The oxidative stress induced by incubation of L6 myotubes with H2O2, as previously observed also by , exhibited a typical morphological pattern of apoptosis: cells with small size and several membrane blebbing, while few cells were apparently preserved. In particular, numerous H2O2-treated myotubes looked rounded and detached (Fig 1A and 1B) respect to untreated control cells that appeared elongated and with a rod shape, except for few dead cells that showed a reduced size (Fig 1C). Cells incubated only with carnosinol, carnosine or anserine, independently of the concentration, showed the same normal morphological pattern (Fig 1D–1L) observed in untreated control myotubes. Interestingly, H2O2-reduction of cell viability and cell size were prevented, but to a different extent, by carnosinol, carnosine or anserine pre-incubation (Fig 1M–1U). The pre-incubation of H2O2-treated cells with 10 mM carnosinol (Fig 1M) or 10 mM carnosine (Fig 1N) showed prevalently scattered and round cells with membrane blebs; nevertheless, 10 mM carnosinol pre-incubation induced an increasing cell survival rate, not evident after pre-incubation of H2O2-incubated cells with carnosine 10 mM or anserine 10 mM and 20 mM (Fig 1O and 1R). These latter showed almost the same pattern of H2O2-incubated cells and just a weak preservation of myotubes morphology with a reduction of membrane blebs at the concentration of 30 mM (Fig 1U). Remarkably, the pre-incubation of H2O2-treated cells with carnosinol at the concentrations of 20 mM and 30 mM preserved, greatly and in a concentration-dependent manner, cell shape and size (Fig 1P and 1S) showing a cell morphology comparable to untreated control and preserving cell shape and size also respect to concentration-matched H2O2-treated cells pre-incubated with carnosine, which presented some round dead cells with blebs (Fig 1Q and 1T).
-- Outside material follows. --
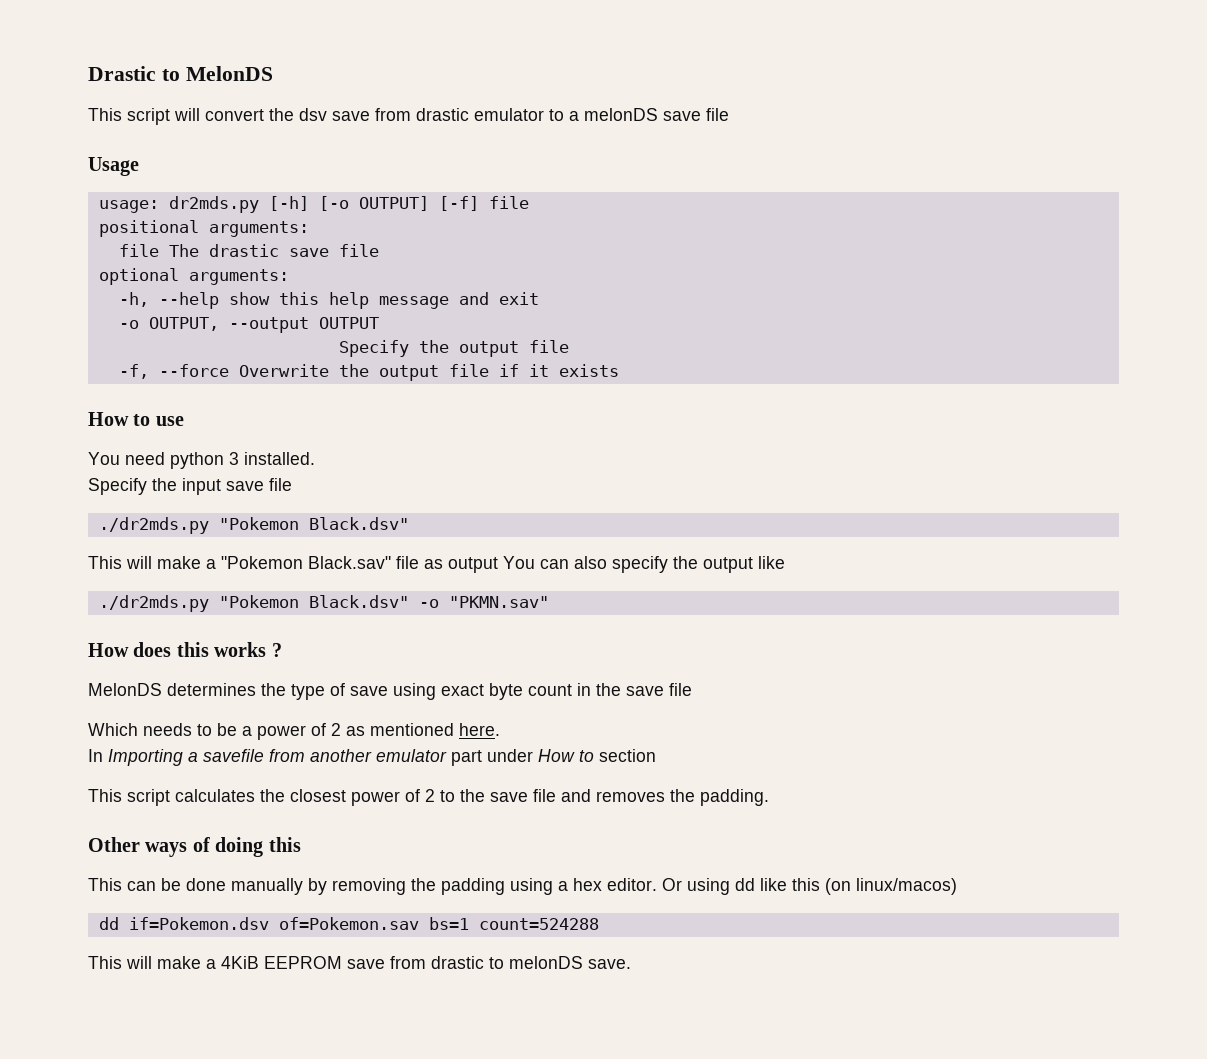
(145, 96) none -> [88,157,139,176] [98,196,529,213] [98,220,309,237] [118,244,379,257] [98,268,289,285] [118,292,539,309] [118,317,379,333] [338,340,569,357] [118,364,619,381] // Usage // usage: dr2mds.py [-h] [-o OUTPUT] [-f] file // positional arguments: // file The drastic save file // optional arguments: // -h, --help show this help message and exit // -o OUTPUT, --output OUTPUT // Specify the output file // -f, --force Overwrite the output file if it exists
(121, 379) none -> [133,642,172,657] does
In the present study, we investigated the role of carnosinol, a new carnosine analogue, against oxidative stress and inflammation induced by H2O2-treatment of L6 skeletal muscle cells in vitro. Its effects have been evaluated in comparison to carnosine and anserine and the findings are very interesting demonstrating that it is more efficacy respect to the other well-known HCDs.